- [To do] Rewrite the reference page from "Calibrate weights for" through "and personal levels.", replacing "population totals" with "population margins".

- [Extract provided]
========

Calibrate weights for bootstrap replicates by using iterative proportional updating to match population totals on various household and personal levels.
Arguments
- dat
either data.frame or data.table containing the sample survey for various periods.
- hid
character specifying the name of the column in
dat
containing the household ID.- weights
character specifying the name of the column in
dat
containing the sample weights.- b.rep
character specifying the names of the columns in
dat
containing bootstrap weights which should be recalibratet- period
character specifying the name of the column in
dat
containing the sample period.- conP.var
character vector containig person-specific variables to which weights should be calibrated or a list of such character vectors. Contingency tables for the population are calculated per
period
usingweights
. If a vector is supplied contingency tables will be calculated for each vector entry. If a list is supplied contingency tables will be calculated for each list entry. See examples for more details.- conH.var
character vector containig household-specific variables to which weights should be calibrated or a list of such character vectors. Contingency tables for the population are calculated per
period
usingweights
. If a vector is supplied contingency tables will be calculated for each vector entry. If a list is supplied contingency tables will be calculated for each list entry. See examples for more details.- conP
list or (partly) named list defining the constraints on person level. The list elements are contingency tables in array representation with dimnames corresponding to the names of the relevant calibration variables in
dat
. If a numerical variable is to be calibrated, the respective list element has to be named with the name of that numerical variable. Otherwise the list element shoud NOT be named.- conH
list or (partly) named list defining the constraints on household level. The list elements are contingency tables in array representation with dimnames corresponding to the names of the relevant calibration variables in
dat
. If a numerical variable is to be calibrated, the respective list element has to be named with the name of that numerical variable. Otherwise the list element shoud NOT be named.- epsP
numeric value specifying the convergence limit for
conP.var
orconP
, seeipf()

========

- [Data shown]
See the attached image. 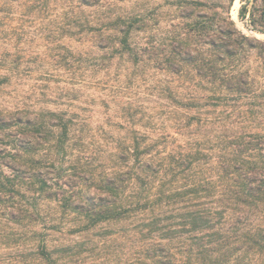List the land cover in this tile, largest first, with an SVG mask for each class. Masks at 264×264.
<instances>
[{"label": "rangeland", "instance_id": "obj_1", "mask_svg": "<svg viewBox=\"0 0 264 264\" xmlns=\"http://www.w3.org/2000/svg\"><path fill=\"white\" fill-rule=\"evenodd\" d=\"M28 2L6 3L0 11V73L8 75L0 84V110L24 109L35 121H66L75 131L62 151L51 134L36 132L33 154L40 161L31 163L32 155L16 146L21 133L15 130L20 127H11L9 133L0 129V264H50L49 255L63 264H149L141 220L34 236L13 223L5 226V212L37 200L43 204L41 216L72 217L70 210L55 205L64 200L85 204L84 197L101 194L102 176L123 164L112 156L119 138L155 137L161 142L158 148L167 152L200 146L209 154L215 143L200 135L206 132L199 124L217 118L223 106L245 122L251 137L264 104V34L240 20L241 0H235L231 18L252 40L239 47L241 56L227 61L230 68L246 71L247 80L238 92L197 101L193 80L180 77L184 68L169 59L180 54L183 32L194 28L187 16L201 8L209 10L216 0H101L89 7L79 0ZM119 15L125 19L119 24L129 25L132 53L120 43L123 34L115 29L120 25L109 26L108 18ZM95 38L102 45L117 42L110 60L86 53ZM194 55L191 51L181 56ZM203 103L208 105L200 106ZM31 167L51 178V186L42 190L39 181L27 179ZM130 194L127 188L124 196ZM41 238L48 249L32 246ZM240 255L246 254L241 250ZM248 256L240 264H264Z\"/></svg>", "mask_w": 264, "mask_h": 264}, {"label": "trees", "instance_id": "obj_2", "mask_svg": "<svg viewBox=\"0 0 264 264\" xmlns=\"http://www.w3.org/2000/svg\"><path fill=\"white\" fill-rule=\"evenodd\" d=\"M16 1L29 4L28 0H0V11L6 3ZM225 1L216 0L209 10L201 8L187 16L194 28L183 32L180 54L190 55L193 51L195 55L188 58L178 54L169 59L184 68L180 77L193 80L197 101L238 92L241 83L247 80V72L239 67L230 68L227 59L241 56L239 47L249 46L252 39L238 29L231 18L230 9L235 0ZM79 2L89 7L98 5L101 0ZM238 15L248 28L264 34V0H241ZM124 20L121 15L110 17L109 26ZM119 25L115 29L123 34L120 43L132 53L128 42L129 25ZM116 44L102 45L95 38L86 53L96 60H110ZM7 79L8 75L0 73V84ZM208 87L210 94L205 93ZM205 105L208 103L200 106ZM228 109L223 106L217 118L199 124V130L204 128L206 132L200 135L212 137L215 143L209 154L200 146L167 152L158 148L161 142L155 137L119 138L112 156L123 164L117 171L102 176L101 194L84 197L85 204L64 200L55 205L64 211L70 210L72 217L41 216L43 204L35 200L33 205L21 204L7 209L5 226L13 223L21 232L28 231L34 236L46 233L44 236H47L48 230L82 232L105 222L138 219L146 229L143 237L149 264H240L248 254L250 260L264 262V104L258 130L251 137L246 134L245 122ZM230 113H234L233 118ZM27 114L24 109H1L0 129L9 133L11 127H20L15 130L21 133L16 146L33 156H29L31 163L40 161L33 154L36 132L44 136L51 134L56 138L57 149H65L75 131L69 123L52 119L38 122ZM16 155L23 157V154ZM30 171L27 179L39 181L40 188L45 190L51 178L41 176L34 168ZM127 188H131V194L124 196ZM31 244L43 249H48L49 245L45 238ZM241 250L246 254L244 257L240 255ZM47 257L50 264H63L59 257Z\"/></svg>", "mask_w": 264, "mask_h": 264}]
</instances>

========

- [Exercise output]
Calibrate weights for bootstrap replicates by using iterative proportional updating to match population margins on various household and personal levels.